(What you have to do) An exact copy of every entry is needed, with the images left out.

(Task material)

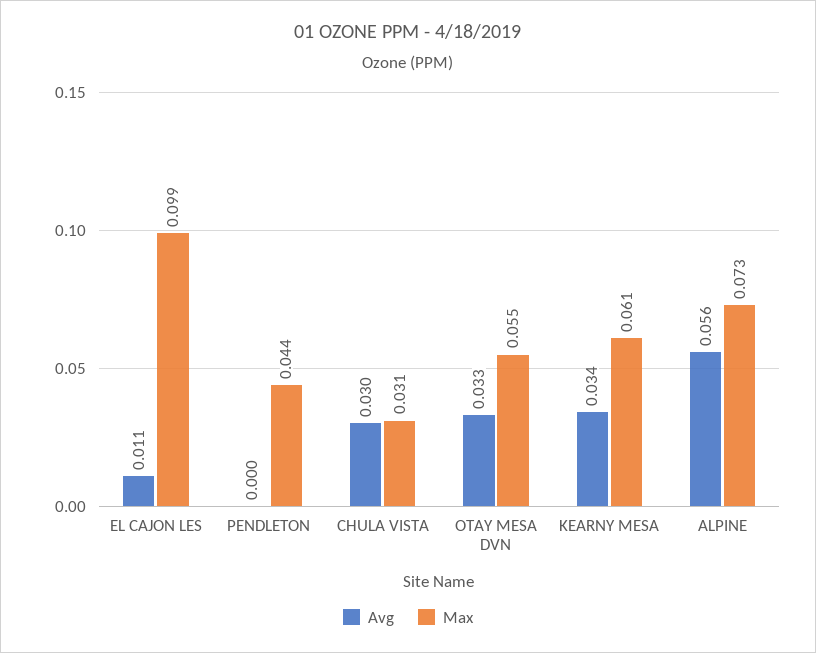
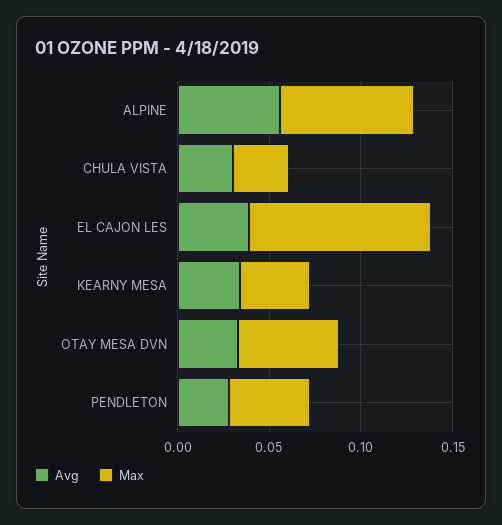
  {
    "Avg": {
-     "EL CAJON LES": 0.011,
+     "EL CAJON LES": 0.04,
-     "PENDLETON": 0,
+     "PENDLETON": 0.03,
      "CHULA VISTA": 0.03,
      "OTAY MESA DVN": 0.033,
      "KEARNY MESA": 0.034,
      "ALPINE": 0.056
    },
    "Max": {
      "EL CAJON LES": 0.099,
      "PENDLETON": 0.044,
      "CHULA VISTA": 0.031,
      "OTAY MESA DVN": 0.055,
-     "KEARNY MESA": 0.061,
+     "KEARNY MESA": 0.04,
      "ALPINE": 0.073
    }
  }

(Task result)
  {
    "Avg": {
-     "EL CAJON LES": 0.011,
+     "EL CAJON LES": 0.04,
-     "PENDLETON": 0,
+     "PENDLETON": 0.03,
      "CHULA VISTA": 0.03,
      "OTAY MESA DVN": 0.033,
      "KEARNY MESA": 0.034,
      "ALPINE": 0.056
    },
    "Max": {
      "EL CAJON LES": 0.099,
      "PENDLETON": 0.044,
      "CHULA VISTA": 0.031,
      "OTAY MESA DVN": 0.055,
-     "KEARNY MESA": 0.061,
+     "KEARNY MESA": 0.04,
      "ALPINE": 0.073
    }
  }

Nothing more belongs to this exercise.